=== Entries provided ===
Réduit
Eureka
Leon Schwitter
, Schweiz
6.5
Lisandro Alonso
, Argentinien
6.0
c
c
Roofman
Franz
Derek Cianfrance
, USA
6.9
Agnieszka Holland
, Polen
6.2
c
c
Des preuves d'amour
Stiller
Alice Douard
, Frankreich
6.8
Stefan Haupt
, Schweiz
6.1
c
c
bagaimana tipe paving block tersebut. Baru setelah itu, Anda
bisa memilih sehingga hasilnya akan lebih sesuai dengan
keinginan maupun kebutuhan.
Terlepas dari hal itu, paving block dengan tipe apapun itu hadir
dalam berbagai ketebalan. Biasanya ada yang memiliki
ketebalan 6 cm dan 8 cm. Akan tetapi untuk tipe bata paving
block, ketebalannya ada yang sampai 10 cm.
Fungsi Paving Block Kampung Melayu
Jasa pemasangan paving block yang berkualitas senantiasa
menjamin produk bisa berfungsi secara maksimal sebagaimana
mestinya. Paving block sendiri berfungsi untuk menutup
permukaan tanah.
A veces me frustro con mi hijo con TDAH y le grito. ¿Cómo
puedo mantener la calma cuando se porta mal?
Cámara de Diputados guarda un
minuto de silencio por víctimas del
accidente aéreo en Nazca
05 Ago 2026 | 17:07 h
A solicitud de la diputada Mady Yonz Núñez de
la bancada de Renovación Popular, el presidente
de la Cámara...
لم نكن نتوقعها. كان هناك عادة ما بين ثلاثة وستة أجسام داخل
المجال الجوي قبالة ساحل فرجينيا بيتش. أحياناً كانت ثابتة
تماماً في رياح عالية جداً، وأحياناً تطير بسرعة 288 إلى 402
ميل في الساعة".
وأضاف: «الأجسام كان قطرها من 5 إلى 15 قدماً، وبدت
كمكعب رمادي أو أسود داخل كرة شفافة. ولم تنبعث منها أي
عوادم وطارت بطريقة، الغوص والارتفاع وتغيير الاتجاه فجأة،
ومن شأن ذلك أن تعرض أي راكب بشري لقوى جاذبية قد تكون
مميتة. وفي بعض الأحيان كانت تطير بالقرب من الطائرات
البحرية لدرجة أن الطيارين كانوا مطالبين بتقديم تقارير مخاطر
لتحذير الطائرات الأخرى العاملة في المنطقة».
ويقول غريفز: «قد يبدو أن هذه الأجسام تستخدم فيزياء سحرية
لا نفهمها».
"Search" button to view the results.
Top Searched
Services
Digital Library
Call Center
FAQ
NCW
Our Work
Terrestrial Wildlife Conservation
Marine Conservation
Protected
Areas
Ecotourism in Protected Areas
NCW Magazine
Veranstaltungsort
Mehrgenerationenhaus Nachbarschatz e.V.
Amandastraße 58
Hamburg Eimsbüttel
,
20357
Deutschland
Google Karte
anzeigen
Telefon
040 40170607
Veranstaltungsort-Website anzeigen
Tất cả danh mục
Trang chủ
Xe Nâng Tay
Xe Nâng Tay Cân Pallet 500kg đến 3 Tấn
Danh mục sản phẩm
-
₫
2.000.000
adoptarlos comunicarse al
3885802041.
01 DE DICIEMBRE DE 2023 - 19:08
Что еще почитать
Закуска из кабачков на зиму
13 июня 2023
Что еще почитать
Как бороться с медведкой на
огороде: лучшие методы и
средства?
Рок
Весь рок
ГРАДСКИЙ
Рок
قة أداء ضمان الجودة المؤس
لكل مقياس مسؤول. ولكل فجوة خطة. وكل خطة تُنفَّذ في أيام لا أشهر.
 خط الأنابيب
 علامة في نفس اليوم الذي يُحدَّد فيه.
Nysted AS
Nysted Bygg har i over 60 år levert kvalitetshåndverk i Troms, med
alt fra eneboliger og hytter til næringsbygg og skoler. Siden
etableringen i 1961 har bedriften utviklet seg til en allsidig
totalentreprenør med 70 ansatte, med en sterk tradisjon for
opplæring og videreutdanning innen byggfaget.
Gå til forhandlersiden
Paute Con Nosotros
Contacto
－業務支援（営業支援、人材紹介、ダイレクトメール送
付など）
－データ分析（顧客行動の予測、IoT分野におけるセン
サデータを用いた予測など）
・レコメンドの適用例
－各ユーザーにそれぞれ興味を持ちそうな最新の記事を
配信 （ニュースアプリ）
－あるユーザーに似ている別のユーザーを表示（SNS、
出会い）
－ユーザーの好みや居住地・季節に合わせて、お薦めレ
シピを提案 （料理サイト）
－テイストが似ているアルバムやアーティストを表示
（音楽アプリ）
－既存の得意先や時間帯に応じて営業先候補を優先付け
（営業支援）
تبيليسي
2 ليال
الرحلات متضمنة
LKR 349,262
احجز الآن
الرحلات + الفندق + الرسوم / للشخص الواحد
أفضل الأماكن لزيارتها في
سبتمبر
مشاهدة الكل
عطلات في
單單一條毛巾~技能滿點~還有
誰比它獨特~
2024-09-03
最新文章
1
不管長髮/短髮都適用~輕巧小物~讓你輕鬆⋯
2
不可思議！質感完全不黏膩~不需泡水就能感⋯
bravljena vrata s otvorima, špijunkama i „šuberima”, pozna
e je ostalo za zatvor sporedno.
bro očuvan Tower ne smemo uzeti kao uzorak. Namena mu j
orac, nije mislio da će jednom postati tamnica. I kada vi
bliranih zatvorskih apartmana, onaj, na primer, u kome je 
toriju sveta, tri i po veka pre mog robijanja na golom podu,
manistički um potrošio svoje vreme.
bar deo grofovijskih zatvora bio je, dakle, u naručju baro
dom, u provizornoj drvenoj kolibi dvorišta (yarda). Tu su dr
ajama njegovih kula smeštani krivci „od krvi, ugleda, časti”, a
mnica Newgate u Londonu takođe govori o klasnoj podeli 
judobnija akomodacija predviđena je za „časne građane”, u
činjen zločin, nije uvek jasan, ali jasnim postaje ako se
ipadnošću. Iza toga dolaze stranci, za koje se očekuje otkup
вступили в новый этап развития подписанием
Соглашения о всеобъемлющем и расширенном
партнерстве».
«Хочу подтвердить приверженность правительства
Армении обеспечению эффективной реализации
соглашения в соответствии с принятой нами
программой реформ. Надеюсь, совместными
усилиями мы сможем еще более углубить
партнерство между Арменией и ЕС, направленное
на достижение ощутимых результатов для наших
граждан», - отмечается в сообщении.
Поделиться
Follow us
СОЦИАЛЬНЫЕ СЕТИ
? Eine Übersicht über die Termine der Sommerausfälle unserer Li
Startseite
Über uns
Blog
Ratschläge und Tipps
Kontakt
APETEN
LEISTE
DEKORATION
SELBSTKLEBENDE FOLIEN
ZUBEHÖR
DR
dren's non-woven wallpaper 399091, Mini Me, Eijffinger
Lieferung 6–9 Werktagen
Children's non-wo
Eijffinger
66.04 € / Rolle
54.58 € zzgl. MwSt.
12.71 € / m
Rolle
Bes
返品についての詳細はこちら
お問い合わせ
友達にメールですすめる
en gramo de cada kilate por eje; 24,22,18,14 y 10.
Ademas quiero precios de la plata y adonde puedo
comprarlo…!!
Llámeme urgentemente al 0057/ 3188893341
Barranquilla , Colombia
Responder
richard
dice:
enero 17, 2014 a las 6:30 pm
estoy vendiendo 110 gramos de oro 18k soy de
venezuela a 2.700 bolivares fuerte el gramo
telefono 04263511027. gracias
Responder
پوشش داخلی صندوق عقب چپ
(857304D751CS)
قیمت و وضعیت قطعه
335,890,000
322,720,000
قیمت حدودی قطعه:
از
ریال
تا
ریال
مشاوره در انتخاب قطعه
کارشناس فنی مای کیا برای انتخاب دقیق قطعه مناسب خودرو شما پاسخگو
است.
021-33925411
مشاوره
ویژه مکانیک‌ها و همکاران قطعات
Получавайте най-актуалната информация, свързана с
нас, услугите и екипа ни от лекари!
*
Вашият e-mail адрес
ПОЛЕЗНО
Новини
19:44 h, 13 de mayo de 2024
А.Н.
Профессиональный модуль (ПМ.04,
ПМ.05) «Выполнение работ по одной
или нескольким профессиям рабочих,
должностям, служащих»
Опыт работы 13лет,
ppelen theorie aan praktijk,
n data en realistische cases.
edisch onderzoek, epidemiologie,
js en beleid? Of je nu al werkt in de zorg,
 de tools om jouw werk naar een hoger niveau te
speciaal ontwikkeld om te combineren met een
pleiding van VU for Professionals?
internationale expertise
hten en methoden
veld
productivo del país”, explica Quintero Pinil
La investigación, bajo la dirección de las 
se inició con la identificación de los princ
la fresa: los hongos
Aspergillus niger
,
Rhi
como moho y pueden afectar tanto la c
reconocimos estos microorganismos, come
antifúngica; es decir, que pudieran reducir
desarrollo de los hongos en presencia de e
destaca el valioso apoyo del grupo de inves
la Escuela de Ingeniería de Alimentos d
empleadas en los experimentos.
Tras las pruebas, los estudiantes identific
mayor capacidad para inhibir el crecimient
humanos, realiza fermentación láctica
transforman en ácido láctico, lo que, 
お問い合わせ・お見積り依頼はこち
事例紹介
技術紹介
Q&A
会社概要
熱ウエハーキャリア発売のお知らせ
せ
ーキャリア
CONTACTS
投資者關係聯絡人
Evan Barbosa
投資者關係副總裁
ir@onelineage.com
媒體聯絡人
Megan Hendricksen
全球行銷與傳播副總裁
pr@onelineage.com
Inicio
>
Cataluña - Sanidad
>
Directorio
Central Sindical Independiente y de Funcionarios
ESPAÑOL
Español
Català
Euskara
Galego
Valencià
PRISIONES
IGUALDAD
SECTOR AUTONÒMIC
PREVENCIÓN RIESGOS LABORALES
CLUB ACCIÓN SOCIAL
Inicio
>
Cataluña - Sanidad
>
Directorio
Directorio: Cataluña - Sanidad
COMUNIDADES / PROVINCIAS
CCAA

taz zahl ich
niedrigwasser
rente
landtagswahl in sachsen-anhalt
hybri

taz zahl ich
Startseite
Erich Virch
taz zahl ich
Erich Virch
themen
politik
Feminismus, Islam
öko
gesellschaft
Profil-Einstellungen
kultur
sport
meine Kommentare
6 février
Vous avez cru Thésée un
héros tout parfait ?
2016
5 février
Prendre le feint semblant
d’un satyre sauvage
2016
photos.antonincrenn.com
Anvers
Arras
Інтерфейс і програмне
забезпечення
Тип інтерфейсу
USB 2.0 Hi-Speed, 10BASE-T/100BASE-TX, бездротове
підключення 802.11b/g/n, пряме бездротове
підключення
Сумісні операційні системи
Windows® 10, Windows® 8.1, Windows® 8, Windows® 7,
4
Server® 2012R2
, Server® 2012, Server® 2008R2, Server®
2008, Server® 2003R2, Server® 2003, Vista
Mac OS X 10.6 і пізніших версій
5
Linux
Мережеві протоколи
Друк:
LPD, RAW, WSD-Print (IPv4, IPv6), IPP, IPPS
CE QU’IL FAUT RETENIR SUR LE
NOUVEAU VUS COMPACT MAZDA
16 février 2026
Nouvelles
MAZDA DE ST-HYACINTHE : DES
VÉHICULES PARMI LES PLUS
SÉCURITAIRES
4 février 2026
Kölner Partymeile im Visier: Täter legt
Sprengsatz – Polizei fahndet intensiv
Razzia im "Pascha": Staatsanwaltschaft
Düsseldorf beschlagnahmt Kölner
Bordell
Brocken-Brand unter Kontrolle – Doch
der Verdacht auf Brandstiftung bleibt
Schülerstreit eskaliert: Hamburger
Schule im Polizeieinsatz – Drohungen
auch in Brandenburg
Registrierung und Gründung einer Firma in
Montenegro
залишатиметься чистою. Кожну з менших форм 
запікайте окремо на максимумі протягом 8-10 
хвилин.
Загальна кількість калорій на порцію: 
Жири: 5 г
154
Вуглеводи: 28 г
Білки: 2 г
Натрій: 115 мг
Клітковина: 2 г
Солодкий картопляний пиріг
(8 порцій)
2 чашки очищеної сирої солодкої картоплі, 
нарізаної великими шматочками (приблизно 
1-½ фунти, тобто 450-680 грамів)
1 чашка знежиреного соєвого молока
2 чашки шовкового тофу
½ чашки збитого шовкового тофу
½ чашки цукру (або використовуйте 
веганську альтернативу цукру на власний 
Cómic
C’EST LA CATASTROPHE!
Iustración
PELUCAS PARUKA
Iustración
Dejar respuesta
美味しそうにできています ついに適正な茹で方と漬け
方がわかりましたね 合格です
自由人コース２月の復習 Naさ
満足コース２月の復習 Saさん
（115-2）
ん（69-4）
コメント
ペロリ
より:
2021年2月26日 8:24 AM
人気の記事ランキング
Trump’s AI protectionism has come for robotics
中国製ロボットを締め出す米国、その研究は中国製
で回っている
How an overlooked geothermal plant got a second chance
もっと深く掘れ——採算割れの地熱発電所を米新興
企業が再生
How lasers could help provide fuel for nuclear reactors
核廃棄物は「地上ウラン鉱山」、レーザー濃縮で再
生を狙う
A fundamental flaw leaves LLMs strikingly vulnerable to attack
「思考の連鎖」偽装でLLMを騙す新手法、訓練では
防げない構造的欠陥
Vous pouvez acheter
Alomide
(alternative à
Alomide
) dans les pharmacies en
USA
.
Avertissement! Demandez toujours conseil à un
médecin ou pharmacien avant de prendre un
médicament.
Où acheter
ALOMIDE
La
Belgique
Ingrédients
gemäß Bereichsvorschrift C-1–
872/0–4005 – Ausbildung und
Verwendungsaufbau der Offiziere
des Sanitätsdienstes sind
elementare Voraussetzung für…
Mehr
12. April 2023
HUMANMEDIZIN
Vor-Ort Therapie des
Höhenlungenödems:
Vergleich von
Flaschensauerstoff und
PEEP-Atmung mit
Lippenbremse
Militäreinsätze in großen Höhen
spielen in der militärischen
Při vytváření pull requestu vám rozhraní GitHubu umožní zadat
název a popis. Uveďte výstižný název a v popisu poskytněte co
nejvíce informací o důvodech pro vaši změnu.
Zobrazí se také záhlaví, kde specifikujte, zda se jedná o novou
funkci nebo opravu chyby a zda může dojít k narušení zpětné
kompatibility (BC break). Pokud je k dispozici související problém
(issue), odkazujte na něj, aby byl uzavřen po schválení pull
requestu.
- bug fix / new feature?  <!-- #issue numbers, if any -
===
Directions for this task: Write out exactly the lines above between the line with "manistički um potrošio svoje vreme." and the line with "ppelen theorie aan", inclusive, and nothing beyond them.

Answer space:
manistički um potrošio svoje vreme.
bar deo grofovijskih zatvora bio je, dakle, u naručju baro
dom, u provizornoj drvenoj kolibi dvorišta (yarda). Tu su dr
ajama njegovih kula smeštani krivci „od krvi, ugleda, časti”, a
mnica Newgate u Londonu takođe govori o klasnoj podeli 
judobnija akomodacija predviđena je za „časne građane”, u
činjen zločin, nije uvek jasan, ali jasnim postaje ako se
ipadnošću. Iza toga dolaze stranci, za koje se očekuje otkup
вступили в новый этап развития подписанием
Соглашения о всеобъемлющем и расширенном
партнерстве».
«Хочу подтвердить приверженность правительства
Армении обеспечению эффективной реализации
соглашения в соответствии с принятой нами
программой реформ. Надеюсь, совместными
усилиями мы сможем еще более углубить
партнерство между Арменией и ЕС, направленное
на достижение ощутимых результатов для наших
граждан», - отмечается в сообщении.
Поделиться
Follow us
СОЦИАЛЬНЫЕ СЕТИ
? Eine Übersicht über die Termine der Sommerausfälle unserer Li
Startseite
Über uns
Blog
Ratschläge und Tipps
Kontakt
APETEN
LEISTE
DEKORATION
SELBSTKLEBENDE FOLIEN
ZUBEHÖR
DR
dren's non-woven wallpaper 399091, Mini Me, Eijffinger
Lieferung 6–9 Werktagen
Children's non-wo
Eijffinger
66.04 € / Rolle
54.58 € zzgl. MwSt.
12.71 € / m
Rolle
Bes
返品についての詳細はこちら
お問い合わせ
友達にメールですすめる
en gramo de cada kilate por eje; 24,22,18,14 y 10.
Ademas quiero precios de la plata y adonde puedo
comprarlo…!!
Llámeme urgentemente al 0057/ 3188893341
Barranquilla , Colombia
Responder
richard
dice:
enero 17, 2014 a las 6:30 pm
estoy vendiendo 110 gramos de oro 18k soy de
venezuela a 2.700 bolivares fuerte el gramo
telefono 04263511027. gracias
Responder
پوشش داخلی صندوق عقب چپ
(857304D751CS)
قیمت و وضعیت قطعه
335,890,000
322,720,000
قیمت حدودی قطعه:
از
ریال
تا
ریال
مشاوره در انتخاب قطعه
کارشناس فنی مای کیا برای انتخاب دقیق قطعه مناسب خودرو شما پاسخگو
است.
021-33925411
مشاوره
ویژه مکانیک‌ها و همکاران قطعات
Получавайте най-актуалната информация, свързана с
нас, услугите и екипа ни от лекари!
*
Вашият e-mail адрес
ПОЛЕЗНО
Новини
19:44 h, 13 de mayo de 2024
А.Н.
Профессиональный модуль (ПМ.04,
ПМ.05) «Выполнение работ по одной
или нескольким профессиям рабочих,
должностям, служащих»
Опыт работы 13лет,
ppelen theorie aan praktijk,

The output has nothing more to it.